This repository contains my Capstone Project 1, which I have completed for SpringBoard: Data Science Career track.
Many social programs have a hard time making sure the right people are given enough aid. It’s especially tricky when a program focuses on the poorest segment of the population. The world’s poorest typically can’t provide the necessary income and expense records to prove that they qualify.
In Latin America, one popular method uses an algorithm to verify income qualification. It’s called the Proxy Means Test (or PMT). With PMT, agencies use a model that considers a family’s observable household attributes like the material of their walls and ceiling, or the assets found in the home to classify them and predict their level of need.
While this is an improvement, accuracy remains a problem as the region’s population grows and poverty declines.
Beyond Costa Rica, many countries face this same problem of inaccurately assessing social need
This project is an attempt to classify households according to their poverty level and make a model to make predictions of houselholds under survey.

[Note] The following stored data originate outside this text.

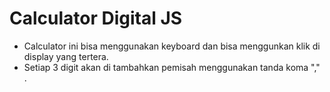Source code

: <h1>Calculator Digital JS</h1>
<ul>
  <li>Calculator ini bisa menggunakan keyboard dan bisa menggunkan klik di display yang tertera.</li>
  <li>Setiap 3 digit akan di tambahkan pemisah menggunakan tanda koma "," .</li>
</ul>
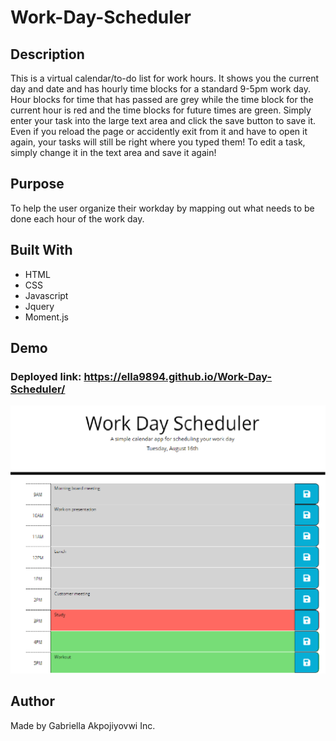 # Work-Day-Scheduler
## Description
This is a virtual calendar/to-do list for work hours. It shows you the current day and date and has hourly time blocks for a standard 9-5pm work day. Hour blocks for time that has passed are grey while the time block for the current hour is red and the time blocks for future times are green. Simply enter your task into the large text area and click the save button to save it. Even if you reload the page or accidently exit from it and have to open it again, your tasks will still be right where you typed them! To edit a task, simply change it in the text area and save it again!
## Purpose
To help the user organize their workday by mapping out what needs to be done each hour of the work day.
## Built With
- HTML
- CSS
- Javascript
- Jquery
- Moment.js
## Demo
### Deployed link: https://ella9894.github.io/Work-Day-Scheduler/

![Scheduler screenshot](./assets/images/Screenshot.png)
## Author
Made by Gabriella Akpojiyovwi Inc.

Data for this project is taken from Kaggle competition : Costan Rican Household Poverty Predictions
The data contains train and test data set: Train dataset has 141 variable and one Target Variable. Target variable contains 4 categories: 1 = extreme poverty 2 = moderate poverty 3 = vulnerable households 4 = non vulnerable households
We have to decide poverty according to households: variable labeled as idhogar and accorded as per poverty staus of head of household parentsco1
- 3 variables: rez_esc, v18q1, v2a1 has missing values rez_esc : Years behind in School v18q1: Number of tablets in household v2a1: Monthly rent payment
We clean this data by general data cleaning algorithms.
- dependency , edjefe, edjefa columns in dataset has been transformed into numerical datatypes by replacing "No" "Yes" with 0 and 1.
- Re-configured data labels in Target according to poverty level of head of households than individual poverty. This is done by equalizing poverty level of each member of household as same as head of household.
- Assigning head of houselholds where head of household is not provided. This is done by assigning every member of household as head of household.
- Feature Engineering is done to combine highly correlated variables and are similar on having impact on Target outcome
- After combination of features we have designed features like building components, warning variables
- We have explored impact of mean education, age and household conditions on poverty level
We have applied Logistic Regression, RandomForestClassifier and cross validation techniques to design a model.